Adenine base editors (ABEs) are novel genome-editing tools, and their activity has been greatly enhanced by eight additional mutations, thus named ABE8e. However, elevated catalytic activity was concomitant with frequent generation of bystander mutations. This bystander effect precludes its safe applications required in human gene therapy. To develop next-generation ABEs that are both catalytically efficient and positionally precise, we performed combinatorial engineering of NG-ABE8e. We identify a novel variant (NG-ABE9e), which harbors nine mutations. NG-ABE9e exhibits robust and precise base-editing activity in human cells, with more than 7-fold bystander editing reduction at some sites, compared with NG-ABE8e. To demonstrate its practical utility, we used NG-ABE9e to correct the frequent T17M mutation in Rhodopsin for autosomal dominant retinitis pigmentosa. It reduces bystander editing by ∼4-fold while maintaining comparable efficiency. NG-ABE9e possesses substantially higher activity than NG-ABEmax and significantly lower bystander editing than NG-ABE8e in rice. Therefore, this study provides a versatile and improved adenine base editor for genome editing.

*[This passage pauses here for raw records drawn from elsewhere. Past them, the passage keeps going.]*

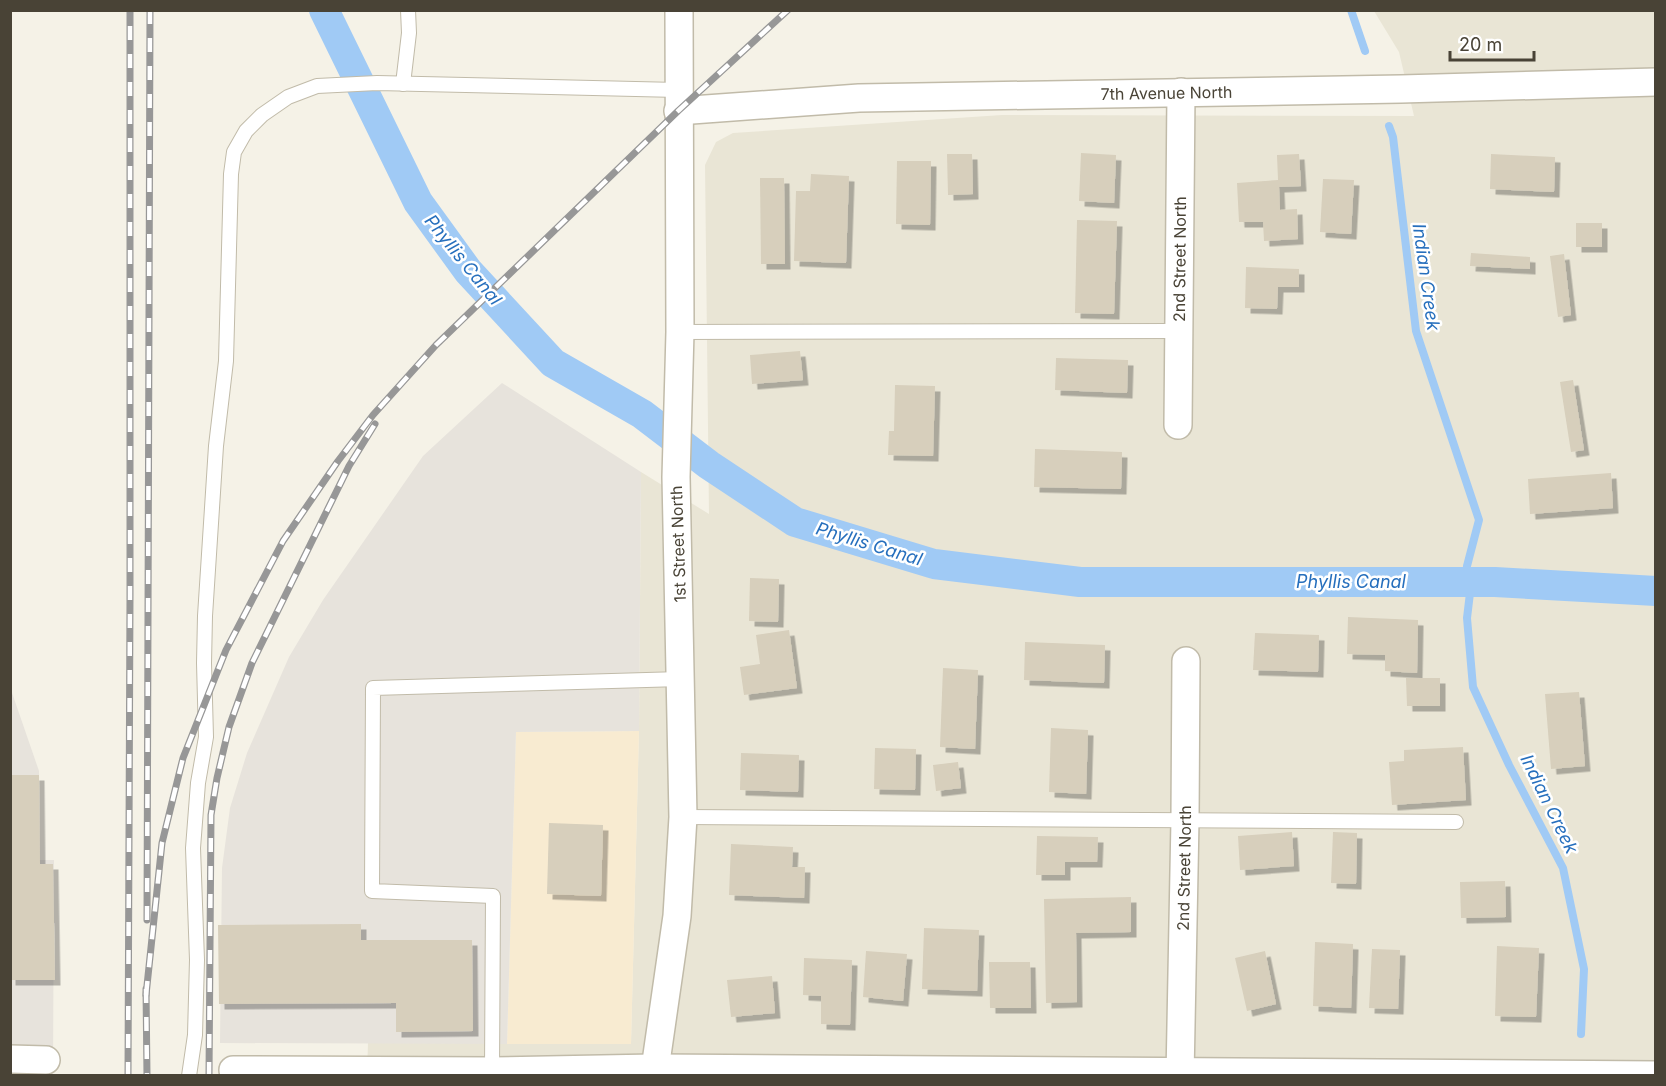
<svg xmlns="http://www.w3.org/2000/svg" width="1666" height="1086" font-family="Inter,sans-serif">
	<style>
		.residential { fill: #e9e5d5 }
		.commercial { fill: #f8ebd1 }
		.industrial { fill: #e7e3dc }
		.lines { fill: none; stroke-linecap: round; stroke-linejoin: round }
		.stream { stroke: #a0caf5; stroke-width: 8 }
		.canal { stroke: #a0caf5; stroke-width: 30 }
		.building { fill: #d7cfbc; filter: url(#shadow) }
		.service-casing { stroke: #c1bba9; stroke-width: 16 }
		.minor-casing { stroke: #c1bba9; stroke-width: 30 }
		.service { stroke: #fff; stroke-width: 14 }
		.minor { stroke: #fff; stroke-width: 27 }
		.rail-casing { stroke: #979797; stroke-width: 7 }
		.rail { stroke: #fff; stroke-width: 4.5; stroke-dasharray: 14; stroke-linecap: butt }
		.labels { text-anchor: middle; stroke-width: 5; stroke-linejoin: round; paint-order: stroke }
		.street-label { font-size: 16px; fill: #494336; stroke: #fff }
		.water-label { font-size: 18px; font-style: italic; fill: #266fbd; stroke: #fff }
	</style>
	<defs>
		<filter id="shadow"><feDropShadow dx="5.5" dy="5.5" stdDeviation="0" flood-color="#0004"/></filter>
	</defs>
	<rect width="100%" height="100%" fill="#f5f2e7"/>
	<polygon class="residential" points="1374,11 1655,11 1655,1075 367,1076 368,1043 631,1043 639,731 641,472 709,514 705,165 716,142 733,133 1002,115 1414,116 1399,52"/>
	<polygon class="commercial" points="639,731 631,1044 507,1044 516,732"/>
	<g class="industrial">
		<polygon points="502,383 641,472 639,731 516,732 507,1044 220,1043 222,868 230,808 247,753 289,657 323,600 423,456"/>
		<polygon points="10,687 39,771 40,860 54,860 53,1075 11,1075"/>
	</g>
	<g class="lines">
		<g class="stream">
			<polyline points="1351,10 1365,51"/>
			<polyline points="1389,126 1393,137 1416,331 1479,520 1467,566"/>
			<polyline points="1470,593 1467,618 1473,687 1509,765 1563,868 1584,969 1581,1034"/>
		</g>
		<polyline class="canal" points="324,10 418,202 468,271 553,363 642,414 709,465 795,522 934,564 1080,582 1495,582 1656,591"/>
	</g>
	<g class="building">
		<polygon points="1081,153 1116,155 1114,203 1079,201"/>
		<polygon points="947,154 972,154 973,194 948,195"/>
		<polygon points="1299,154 1301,186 1279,187 1280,210 1297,209 1298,239 1264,241 1263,222 1239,222 1237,183 1278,180 1277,155"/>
		<polygon points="1491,154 1555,157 1554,192 1490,189"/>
		<polygon points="897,161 931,161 930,225 896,224"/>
		<polygon points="811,174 849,176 846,263 794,261 796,191 810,191"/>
		<polygon points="760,178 784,178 785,264 761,264"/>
		<polygon points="1323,179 1354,180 1351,234 1320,232"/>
		<polygon points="1077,220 1117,221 1114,314 1075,313"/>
		<rect x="1576" y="223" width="26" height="24"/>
		<polygon points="1471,253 1530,257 1530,269 1470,266"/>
		<polygon points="1564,254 1571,315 1558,317 1550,256"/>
		<polygon points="1246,267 1299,269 1299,287 1278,287 1277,309 1245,308"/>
		<polygon points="800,351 803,380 752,384 750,355"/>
		<polygon points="1056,358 1128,360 1127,393 1055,390"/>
		<polygon points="1573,380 1584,450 1571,452 1560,382"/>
		<polygon points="895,385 935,386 933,456 888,455 889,431 894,431"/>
		<polygon points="1035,449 1122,452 1121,489 1034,487"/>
		<polygon points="1611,473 1613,508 1530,514 1528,479"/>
		<polygon points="750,578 779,579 778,622 749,621"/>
		<polygon points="1348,617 1418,620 1417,673 1385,671 1385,655 1347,654"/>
		<polygon points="789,630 797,688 744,695 740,667 760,664 756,635"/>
		<polygon points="1255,633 1319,635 1318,672 1253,670"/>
		<polygon points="1025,642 1105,645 1104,683 1024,680"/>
		<polygon points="943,668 978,670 975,749 940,747"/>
		<polygon points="1406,678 1440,678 1440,706 1407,706"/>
		<polygon points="1579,692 1585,766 1551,769 1545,694"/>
		<polygon points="1051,728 1088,730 1086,794 1049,792"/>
		<polygon points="1463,747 1466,800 1392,805 1389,762 1404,761 1404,750"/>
		<polygon points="875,748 916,749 915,790 874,789"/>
		<polygon points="741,753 799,755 798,792 740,790"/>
		<polygon points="958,762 961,788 936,791 933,765"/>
		<polygon points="10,775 39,775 40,864 53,864 55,980 10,980"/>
		<polygon points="549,823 603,825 601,896 547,894"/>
		<polygon points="1292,832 1294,866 1240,870 1238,836"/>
		<polygon points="1333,832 1357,833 1356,884 1331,883"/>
		<polygon points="1037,836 1098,837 1097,862 1065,862 1065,875 1036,875"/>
		<polygon points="731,844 793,847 792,867 805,867 804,898 729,895"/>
		<polygon points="1505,881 1506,917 1461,918 1460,882"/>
		<polygon points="1131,897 1131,932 1076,933 1077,1002 1046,1003 1044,899"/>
		<polygon points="361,924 361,940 472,940 473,1031 396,1032 396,1003 219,1004 218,925"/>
		<polygon points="924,928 979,930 977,991 922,989"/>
		<polygon points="1315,942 1353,944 1351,1008 1313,1006"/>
		<polygon points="1497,946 1539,948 1536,1017 1495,1016"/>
		<polygon points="1372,949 1400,950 1398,1009 1369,1008"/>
		<polygon points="866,951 907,954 903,1001 863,997"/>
		<polygon points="1265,951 1276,1004 1247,1011 1235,958"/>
		<polygon points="804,958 852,960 850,1025 821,1024 821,996 803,995"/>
		<polygon points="989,962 1030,962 1031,1008 990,1008"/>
		<polygon points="772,976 775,1013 731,1017 727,980"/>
	</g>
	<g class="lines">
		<g class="service-casing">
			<g id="service">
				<polyline points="403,84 409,33 408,10"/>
				<polyline points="680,332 1180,331"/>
				<polyline points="683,817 1456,822"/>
				<polyline points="492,1071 493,896 372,891 373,688 681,679"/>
				<polyline points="189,1076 195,1035 197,960 193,848 198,783 206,737 204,663 205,616 216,446 226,361 231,174 234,152 246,131 262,115 288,97 317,86 377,83 678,90"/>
			</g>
		</g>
		<g class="minor-casing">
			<g id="minor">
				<path id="s1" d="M678,111L859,98L1401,89L1656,82"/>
				<path id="s2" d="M1178,425L1181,92"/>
				<polyline points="10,1059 46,1060"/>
				<polyline points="233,1070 492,1071 654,1068 1656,1075"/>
				<polyline points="654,1076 677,916 683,817 676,477 680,332 679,10"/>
				<path id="s3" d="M1180,1076L1185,820L1186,661"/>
			</g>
		</g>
		<use href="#service" class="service"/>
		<use href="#minor" class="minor"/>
		<g class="rail-casing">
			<g id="rail">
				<polyline points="147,920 150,10"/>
				<polyline points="146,989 147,1076"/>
				<polyline points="146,995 162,843 183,758 226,650 283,541 338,461 373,415 436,345 678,111 788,10"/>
				<polyline points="128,1076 130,595 130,10"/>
				<polyline points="209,1076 211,815 217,778 229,727 252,663 349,466 375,424"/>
			</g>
		</g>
		<use href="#rail" class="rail"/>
	</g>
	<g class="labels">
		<g class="street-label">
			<text dy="6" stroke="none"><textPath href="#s1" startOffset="489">7th Avenue North</textPath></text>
			<text dy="6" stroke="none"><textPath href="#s2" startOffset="166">2nd Street North</textPath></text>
			<text transform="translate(678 544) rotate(-92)" y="6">1st Street North</text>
			<text dy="6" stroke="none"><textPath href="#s3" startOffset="208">2nd Street North</textPath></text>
		</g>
		<g class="water-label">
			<text transform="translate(463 260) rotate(51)" y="6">Phyllis Canal</text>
			<text transform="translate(1426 277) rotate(82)" y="6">Indian Creek</text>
			<text transform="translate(869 544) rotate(17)" y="6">Phyllis Canal</text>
			<text x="1351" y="588">Phyllis Canal</text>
			<text transform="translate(1549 804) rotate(64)" y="6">Indian Creek</text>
		</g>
	</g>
	<rect width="1666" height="1086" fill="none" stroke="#494336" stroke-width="24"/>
	<path d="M1450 51v9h84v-9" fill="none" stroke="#494336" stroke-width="3"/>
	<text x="1459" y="51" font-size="18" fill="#494336" stroke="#ffffff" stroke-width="4.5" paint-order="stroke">20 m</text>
</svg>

腺嘌呤碱基编辑器 (ABE) 是新型基因组编辑工具，其活性因八个额外突变而大大增强，因此被命名为 ABE8e。然而，催化活性的提高伴随着旁观者突变的频繁产生。这种旁观者效应阻碍了其在人类基因治疗中的安全应用。为了开发催化效率高且位置精确的下一代 ABE，我们对 NG-ABE8e 进行了组合工程。我们发现了一种新的变体（NG-ABE9e），它包含九个突变。NG-ABE9e 在人类细胞中表现出强大而精确的碱基编辑活性，与 NG-ABE8e 相比，某些位点的旁观者编辑减少了 7 倍以上。为了证明其实用性，我们使用 NG-ABE9e 来纠正常染色体显性色素性视网膜炎的视紫红质中常见的 T17M 突变。它可以将旁观者编辑减少约 4 倍，同时保持相当的效率。在水稻中，NG-ABE9e 的活性显着高于 NG-ABEmax，且旁观者编辑显着低于 NG-ABE8e。因此，本研究为基因组编辑提供了一种多功能且改进的腺嘌呤碱基编辑器。